Matheus é estudante da Universidade Federal do Rio de Janeiro, (Campus UFRJ-Macaé Professor Aloísio Teixeira), no curso de medicina desde 2018. É aluno com surdez profunda e usuário de LIBRAS.

Matheus levou aos professores a perspectiva surda e suas dificuldades no momento. Durante os 2 primeiros períodos teve interpretes de LIBRAS considerados satisfatórios para Matheus devido a complexidade dos conceitos do curso de medicina. Os problemas se iniciaram quando a intérprete expôs aos professores a necessidade de receber o material antes das aulas para que pudesse se preparar. Com o passar do tempo muitos professores não entregaram os materiais com antecedência demonstrando certa desconfiança com a insistência da intérprete em receber o material. Ainda em 2018, mesmo com o fim do contrato, a intérprete de LIBRAS ainda prosseguiu por algum tempo apoiando-o nas aulas. Matheus fez um e-mail cobrando mais intérpretes ainda em 2018 e desde aquela época não obteve respostas da instituição .

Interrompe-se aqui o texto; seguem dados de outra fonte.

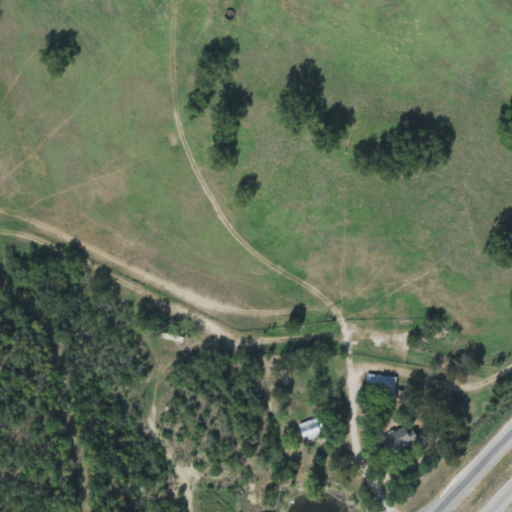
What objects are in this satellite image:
road: (318, 292)
building: (378, 386)
building: (379, 386)
building: (309, 430)
building: (309, 430)
road: (468, 468)
road: (498, 498)
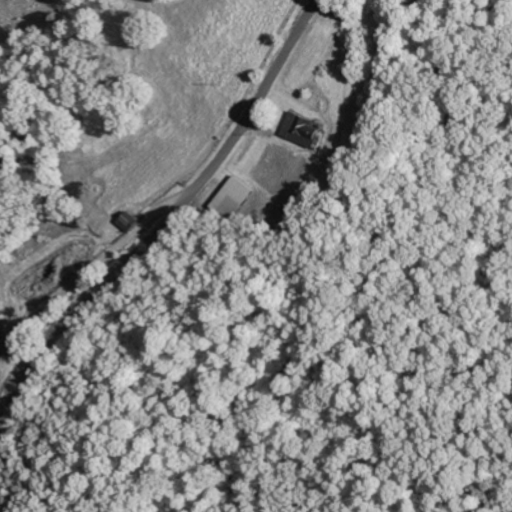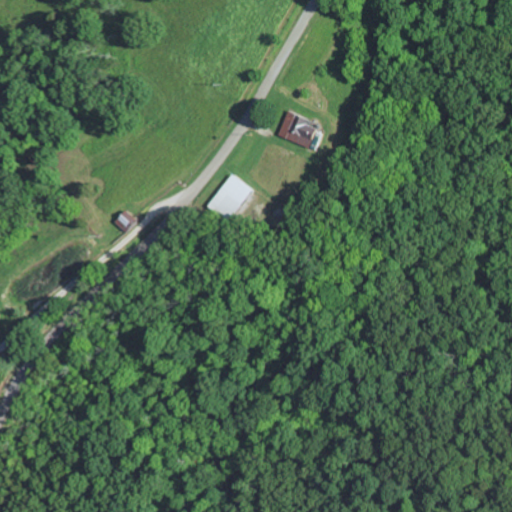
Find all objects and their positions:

A suspensão das aulas devido à pandemia encontrou Matheus sem intérprete, em março de 2020.  A partir de novembro de 2020, a Secretaria Municipal de Educação de Macaé contratou por quatro meses quatro intérpretes de LIBRAS e a UFRJ não  contratou mais intérpretes. Matheus percebeu que os intérpretes contratados não tinham tanta experiência em LIBRAS e que a interpretação feita das aulas não correspondia fielmente aos conteúdos comprometendo o seu rendimento. Matheus teve muitas dificuldades em mostrar aos professores a necessidade de adaptações mínimas. Por exemplo, o professor deve procurar manter-se voltado para ele ao falar, o que possibilitaria sua leitura labial.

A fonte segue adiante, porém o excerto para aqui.